Recorded data:
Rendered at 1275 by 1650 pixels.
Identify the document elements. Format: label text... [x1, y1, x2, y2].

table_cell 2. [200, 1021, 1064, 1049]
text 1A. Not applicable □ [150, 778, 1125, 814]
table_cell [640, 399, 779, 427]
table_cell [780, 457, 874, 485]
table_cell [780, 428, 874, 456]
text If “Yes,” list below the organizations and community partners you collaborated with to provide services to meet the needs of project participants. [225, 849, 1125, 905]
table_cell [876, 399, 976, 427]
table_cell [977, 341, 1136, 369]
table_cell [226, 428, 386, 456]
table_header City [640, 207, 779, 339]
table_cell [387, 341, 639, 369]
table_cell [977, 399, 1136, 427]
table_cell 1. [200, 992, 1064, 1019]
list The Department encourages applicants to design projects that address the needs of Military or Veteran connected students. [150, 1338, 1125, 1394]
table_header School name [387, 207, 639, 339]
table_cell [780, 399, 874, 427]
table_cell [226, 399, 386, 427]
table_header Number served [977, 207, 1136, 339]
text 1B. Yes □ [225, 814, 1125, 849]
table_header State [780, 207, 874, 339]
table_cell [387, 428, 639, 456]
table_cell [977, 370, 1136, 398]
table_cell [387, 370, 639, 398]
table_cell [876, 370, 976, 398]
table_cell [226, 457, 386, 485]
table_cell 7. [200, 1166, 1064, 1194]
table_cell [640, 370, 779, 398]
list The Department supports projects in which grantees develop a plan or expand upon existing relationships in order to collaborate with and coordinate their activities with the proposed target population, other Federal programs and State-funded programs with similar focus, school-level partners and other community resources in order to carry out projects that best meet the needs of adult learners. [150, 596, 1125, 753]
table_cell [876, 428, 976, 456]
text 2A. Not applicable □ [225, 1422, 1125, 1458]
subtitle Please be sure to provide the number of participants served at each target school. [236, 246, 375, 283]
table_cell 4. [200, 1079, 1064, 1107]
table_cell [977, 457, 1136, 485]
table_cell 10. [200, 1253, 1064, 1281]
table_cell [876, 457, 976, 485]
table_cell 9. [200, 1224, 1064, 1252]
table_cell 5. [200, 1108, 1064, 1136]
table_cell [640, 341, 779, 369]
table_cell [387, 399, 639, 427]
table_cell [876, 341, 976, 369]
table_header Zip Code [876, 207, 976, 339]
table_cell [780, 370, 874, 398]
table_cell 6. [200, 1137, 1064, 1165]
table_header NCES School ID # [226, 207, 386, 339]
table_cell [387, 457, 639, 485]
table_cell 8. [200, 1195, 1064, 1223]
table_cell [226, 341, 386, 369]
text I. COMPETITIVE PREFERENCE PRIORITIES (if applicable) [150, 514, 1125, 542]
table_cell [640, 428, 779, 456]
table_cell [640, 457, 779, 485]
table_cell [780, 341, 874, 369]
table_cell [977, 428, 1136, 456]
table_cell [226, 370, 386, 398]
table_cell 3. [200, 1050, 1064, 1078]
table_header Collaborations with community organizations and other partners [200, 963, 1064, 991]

=== Problem to solve ===
Exact retyping of every entry is required.

=== Your solution ===
Rendered at 1275 by 1650 pixels.
Identify the document elements. Format: label text... [x1, y1, x2, y2].

table_cell 2. [200, 1021, 1064, 1049]
text 1A. Not applicable □ [150, 778, 1125, 814]
table_cell [640, 399, 779, 427]
table_cell [780, 457, 874, 485]
table_cell [780, 428, 874, 456]
text If “Yes,” list below the organizations and community partners you collaborated with to provide services to meet the needs of project participants. [225, 849, 1125, 905]
table_cell [876, 399, 976, 427]
table_cell [977, 341, 1136, 369]
table_cell [226, 428, 386, 456]
table_header City [640, 207, 779, 339]
table_cell [387, 341, 639, 369]
table_cell [977, 399, 1136, 427]
table_cell 1. [200, 992, 1064, 1019]
list The Department encourages applicants to design projects that address the needs of Military or Veteran connected students. [150, 1338, 1125, 1394]
table_header School name [387, 207, 639, 339]
table_cell [780, 399, 874, 427]
table_cell [226, 399, 386, 427]
table_header Number served [977, 207, 1136, 339]
text 1B. Yes □ [225, 814, 1125, 849]
table_header State [780, 207, 874, 339]
table_cell [387, 428, 639, 456]
table_cell [977, 370, 1136, 398]
table_cell [387, 370, 639, 398]
table_cell [876, 370, 976, 398]
table_cell [226, 457, 386, 485]
table_cell 7. [200, 1166, 1064, 1194]
table_cell [640, 370, 779, 398]
list The Department supports projects in which grantees develop a plan or expand upon existing relationships in order to collaborate with and coordinate their activities with the proposed target population, other Federal programs and State-funded programs with similar focus, school-level partners and other community resources in order to carry out projects that best meet the needs of adult learners. [150, 596, 1125, 753]
table_cell [876, 428, 976, 456]
text 2A. Not applicable □ [225, 1422, 1125, 1458]
subtitle Please be sure to provide the number of participants served at each target school. [236, 246, 375, 283]
table_cell 4. [200, 1079, 1064, 1107]
table_cell [977, 457, 1136, 485]
table_cell 10. [200, 1253, 1064, 1281]
table_cell [876, 457, 976, 485]
table_cell 9. [200, 1224, 1064, 1252]
table_cell 5. [200, 1108, 1064, 1136]
table_cell [640, 341, 779, 369]
table_cell [387, 399, 639, 427]
table_cell [876, 341, 976, 369]
table_header Zip Code [876, 207, 976, 339]
table_cell [780, 370, 874, 398]
table_cell 6. [200, 1137, 1064, 1165]
table_header NCES School ID # [226, 207, 386, 339]
table_cell [387, 457, 639, 485]
table_cell 8. [200, 1195, 1064, 1223]
table_cell [226, 341, 386, 369]
text I. COMPETITIVE PREFERENCE PRIORITIES (if applicable) [150, 514, 1125, 542]
table_cell [640, 428, 779, 456]
table_cell [640, 457, 779, 485]
table_cell [780, 341, 874, 369]
table_cell [977, 428, 1136, 456]
table_cell [226, 370, 386, 398]
table_cell 3. [200, 1050, 1064, 1078]
table_header Collaborations with community organizations and other partners [200, 963, 1064, 991]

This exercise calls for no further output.